## Problem to solve
Give the entries below again exactly. Their pictures are not needed.

□ □ □ □ □ □ □

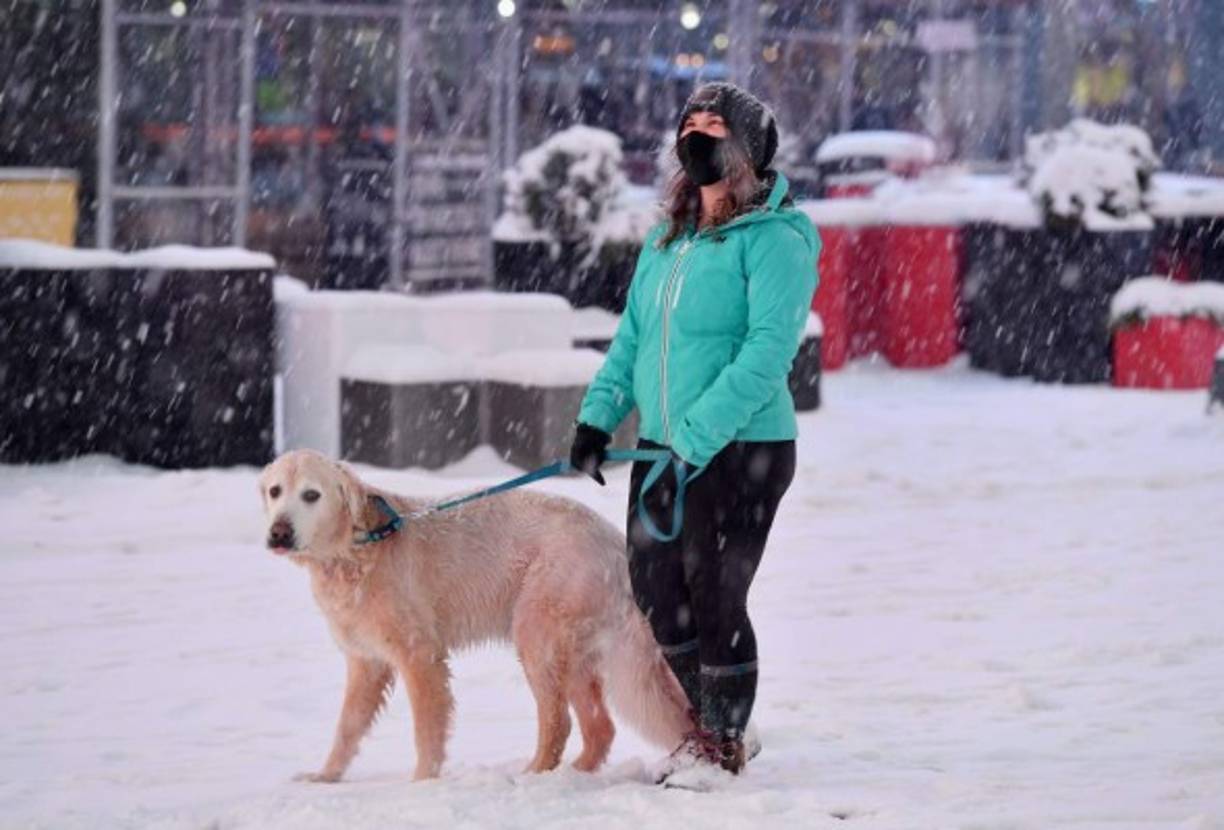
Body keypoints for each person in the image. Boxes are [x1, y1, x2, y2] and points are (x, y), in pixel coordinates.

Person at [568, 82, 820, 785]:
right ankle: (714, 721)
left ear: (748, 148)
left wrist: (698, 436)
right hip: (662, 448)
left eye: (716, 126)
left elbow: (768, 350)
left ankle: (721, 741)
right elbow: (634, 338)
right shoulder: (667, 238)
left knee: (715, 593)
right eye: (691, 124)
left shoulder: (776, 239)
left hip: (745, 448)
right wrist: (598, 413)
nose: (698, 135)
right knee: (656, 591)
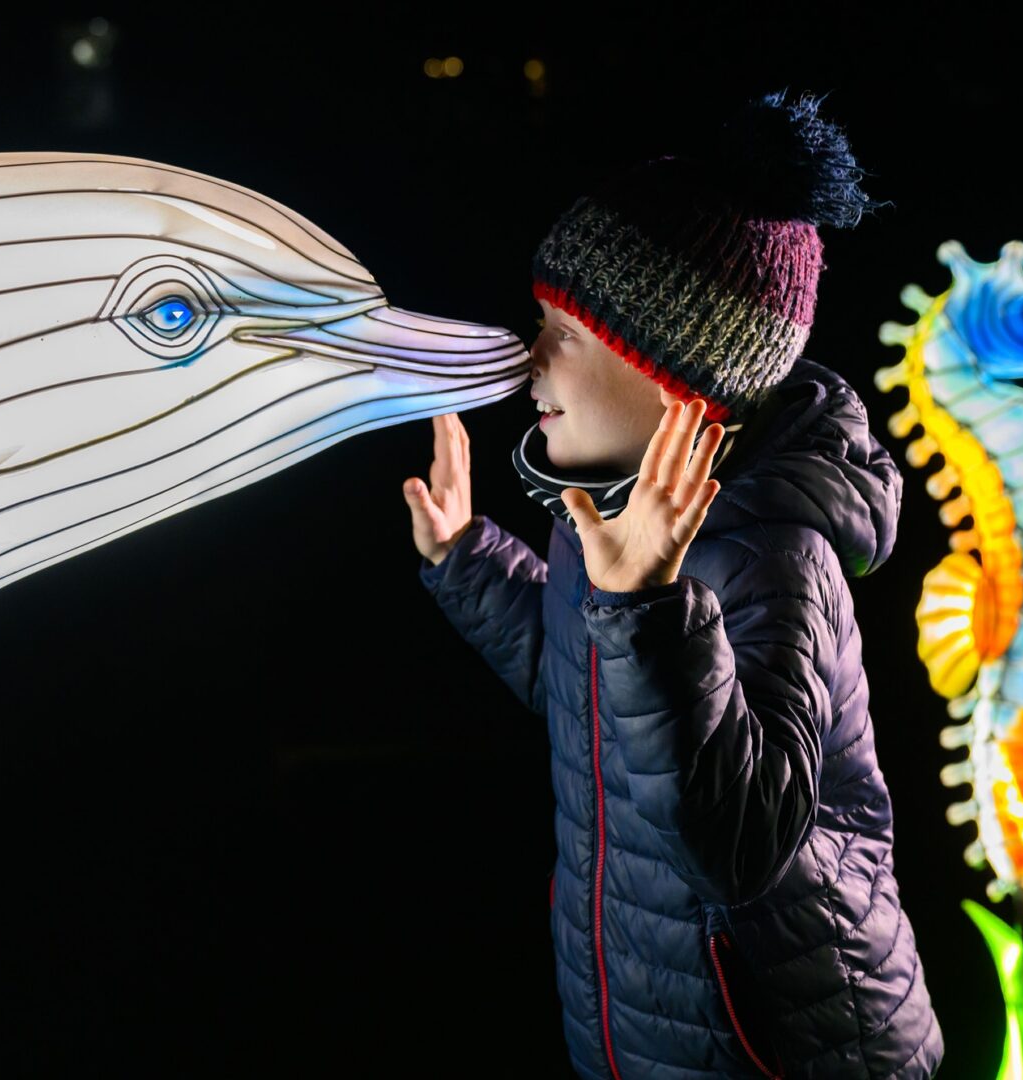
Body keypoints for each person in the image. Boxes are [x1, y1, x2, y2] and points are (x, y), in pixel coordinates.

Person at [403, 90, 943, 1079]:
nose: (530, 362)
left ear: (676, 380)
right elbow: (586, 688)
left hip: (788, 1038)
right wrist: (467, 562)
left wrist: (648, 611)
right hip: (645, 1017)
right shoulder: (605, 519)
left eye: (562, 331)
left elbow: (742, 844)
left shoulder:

□ □ □ □ □ □ □

## Answer area
Body keypoints for each person in the image. Boxes are [x1, y1, x2, y2] and points are (x, y), in pixel coordinates.

Person at [568, 82, 820, 785]:
right ankle: (714, 721)
left ear: (748, 148)
left wrist: (698, 436)
right hip: (662, 448)
left eye: (716, 126)
left elbow: (768, 350)
left ankle: (721, 741)
right elbow: (634, 338)
right shoulder: (667, 238)
left knee: (715, 593)
right eye: (691, 124)
left shoulder: (776, 239)
left hip: (745, 448)
right wrist: (598, 413)
nose: (698, 135)
right knee: (656, 591)
Body keypoints for each person in the image. Boxes are [x1, y1, x2, y2] and points are (x, y), in pixel coordinates.

Person at [403, 90, 943, 1079]:
nose: (530, 362)
left ear: (676, 380)
right elbow: (586, 688)
left hip: (788, 1038)
right wrist: (467, 562)
left wrist: (648, 611)
right hip: (645, 1017)
right shoulder: (605, 519)
left eye: (562, 331)
left elbow: (742, 844)
left shoulder:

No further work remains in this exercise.